A rise in the number of people working unsociable hours has resulted in many parents finding it difficult to secure childcare, a report has claimed.
The research showed that childcare provision has not adapted to the changing needs of shift workers, causing pressure for families.
Independent thinktank the Resolution Foundation analysed the figures, which revealed that nearly 70% of all parents who are employed conduct some work that is out-of-hours.
For families on low-to-middle incomes, 75% have at least one partner who works outside the traditional working day hours of 8am to 6pm.
When looking at higher incomes, the figure increased to 90%.

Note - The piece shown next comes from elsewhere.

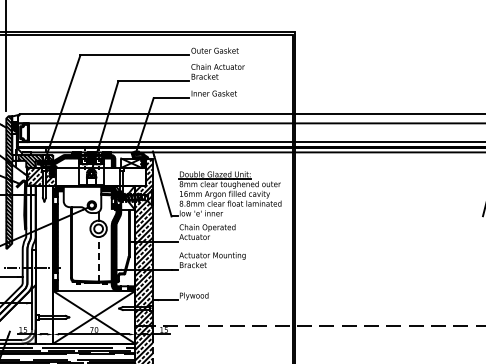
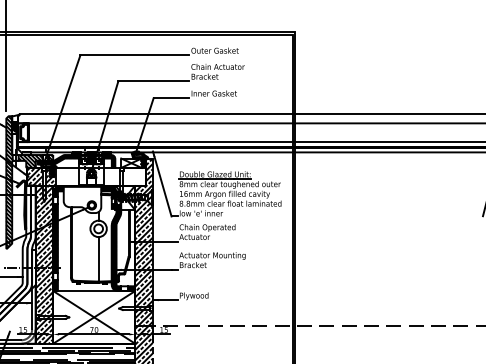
line at (98, 258): dashed -> solid
hatch at (44, 264): none -> present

It is believed that the trend is due to the growth in jobs in the service sector, where staff are required to work nights and weekends, such as in shops, hotels and restaurants.
Those employed in health and social work also find themselves doing the job outside normal hours, the foundation said.

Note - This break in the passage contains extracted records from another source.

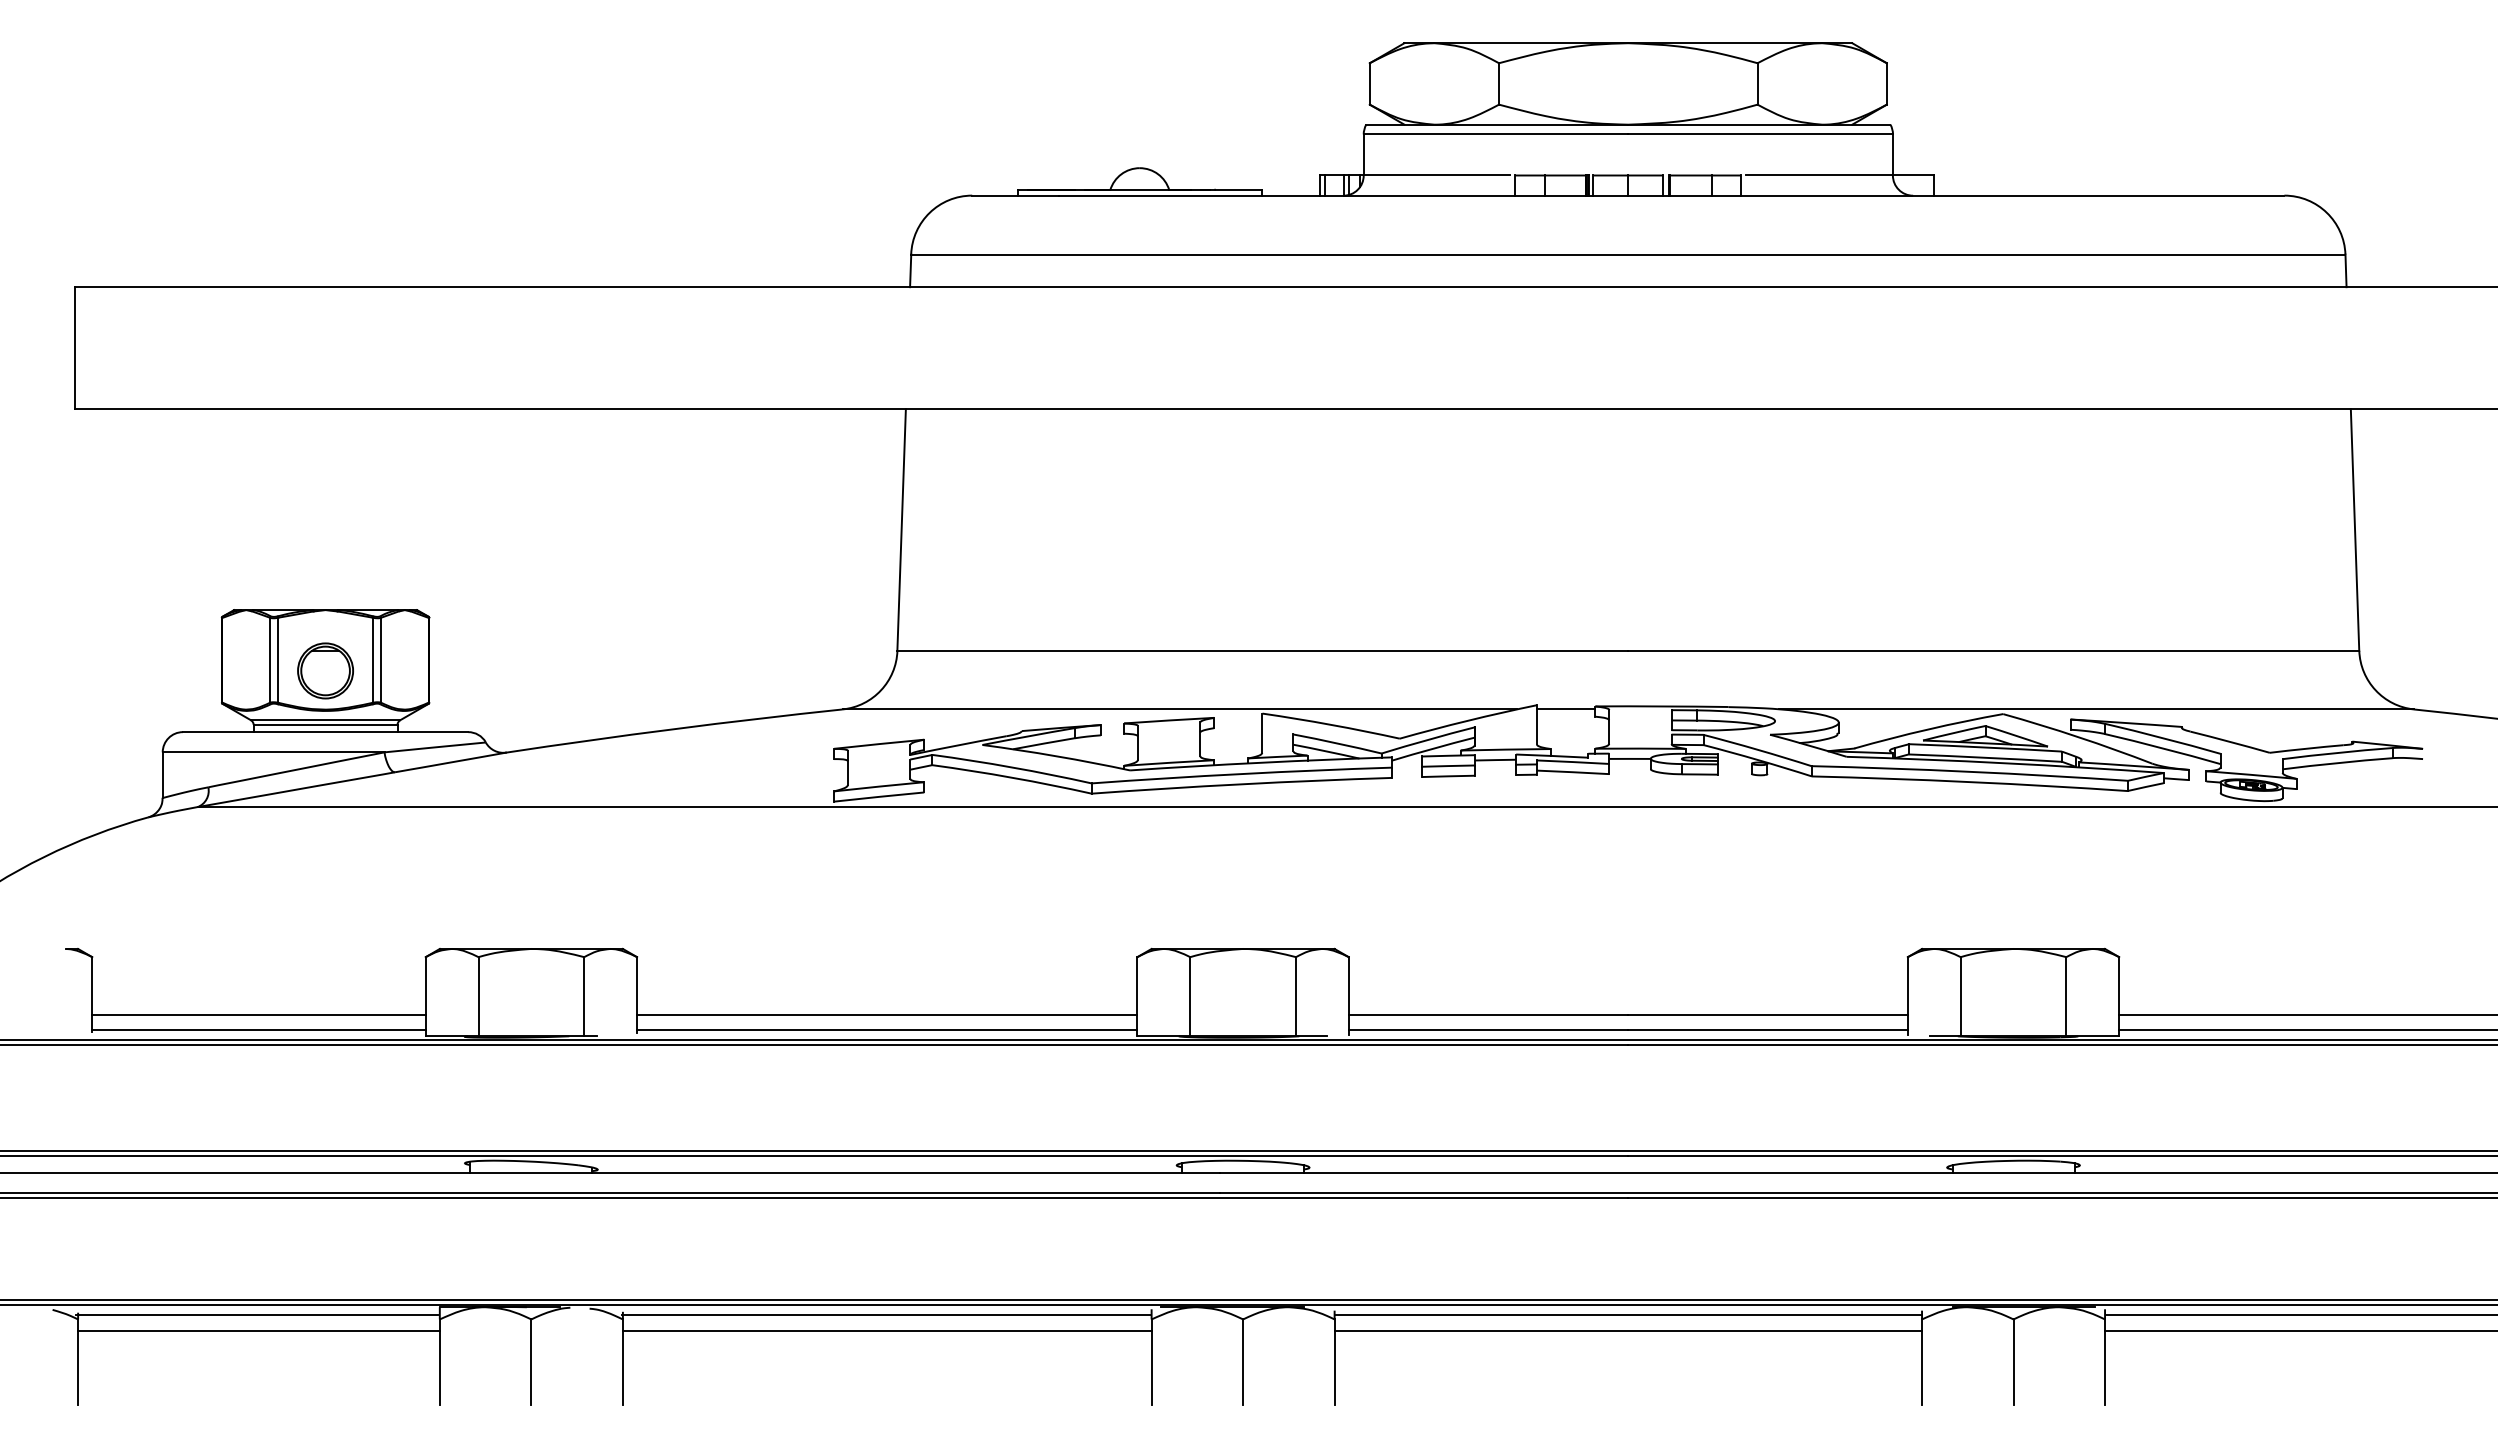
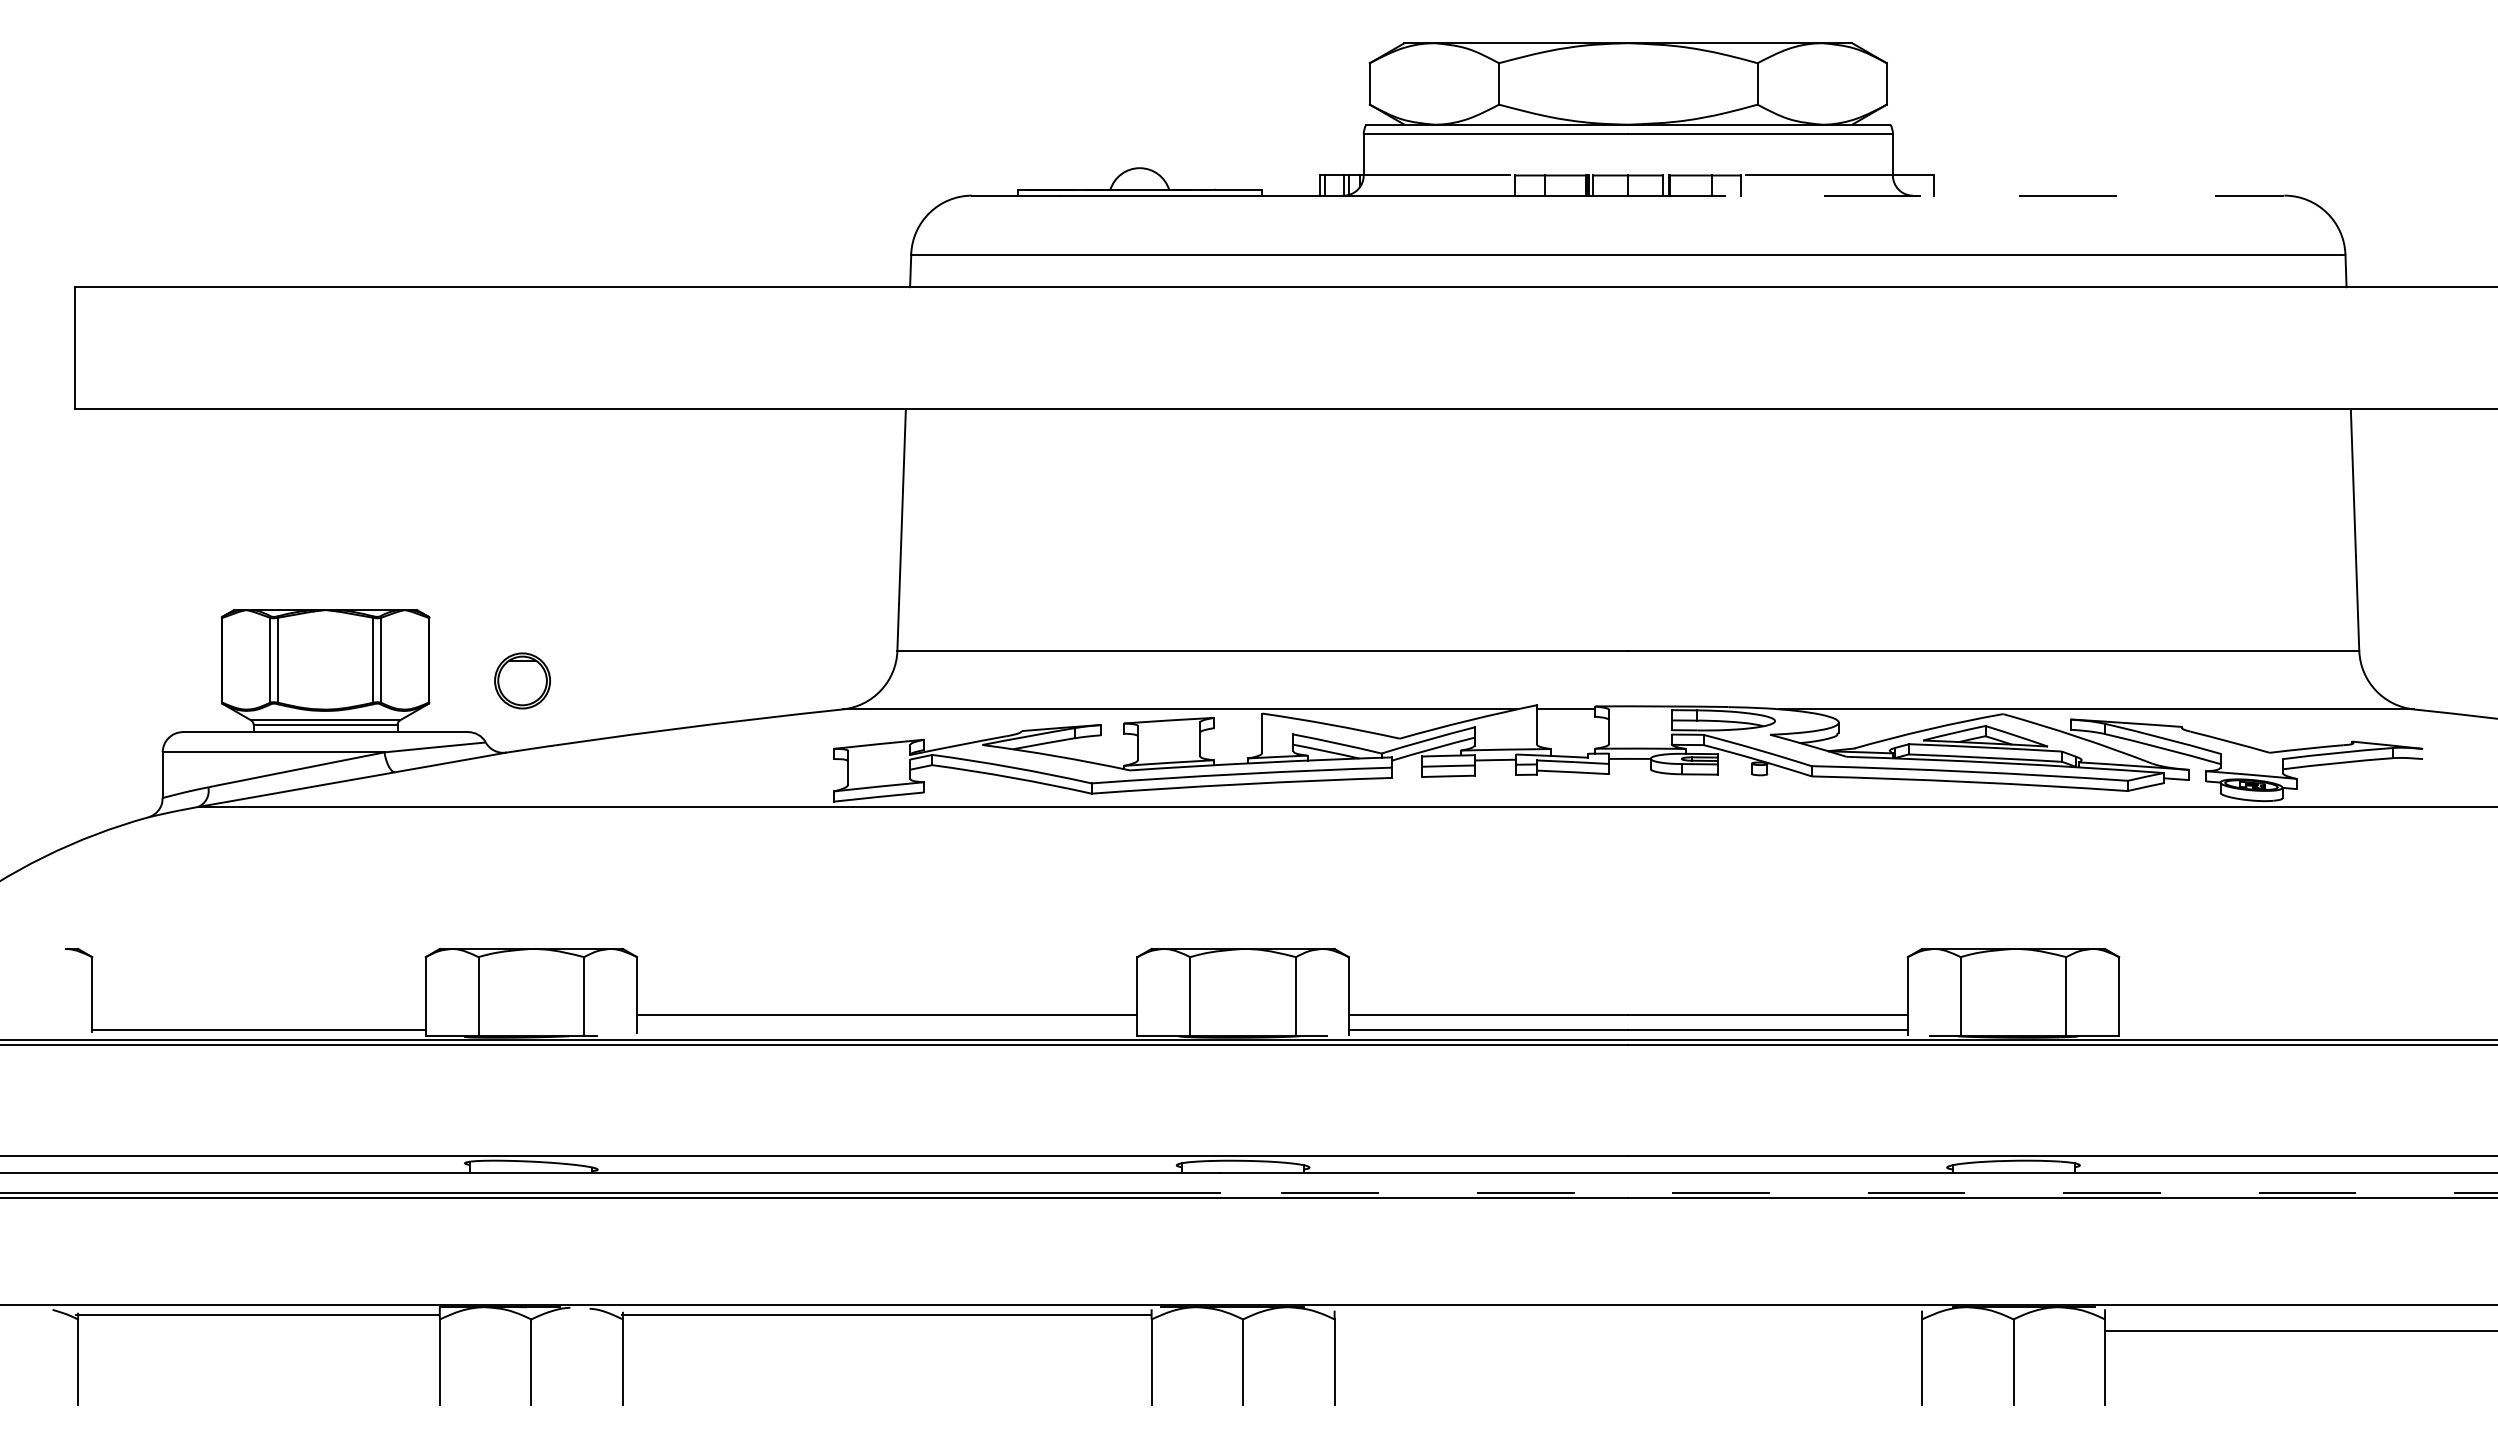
line at (1956, 195): solid -> dashed
part at (325, 670) position: (325, 670) -> (522, 680)
line at (258, 1014): present -> none
line at (2306, 1014): present -> none
line at (887, 1029): present -> none
line at (2306, 1029): present -> none
line at (1248, 1150): present -> none
line at (1858, 1192): solid -> dashed
line at (1248, 1300): present -> none
line at (1628, 1315): present -> none
line at (2299, 1315): present -> none
line at (258, 1331): present -> none
line at (886, 1331): present -> none
line at (1628, 1331): present -> none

And it warned that the government's plans to reform support for childcare costs in the new "universal credit" – designed to simplify the welfare system – will reduce the help available for many parents.
More affordable and flexible childcare is critical to maintaining the living standards of families on low-to-middle incomes, the report argued.
Vidhya Alakeson, Director of Research at the Resolution Foundation, said: "More flexible and affordable childcare is critical to supporting choice."
The government defended its plans and said it had been working closely with relevant organisations and charities to formulate them.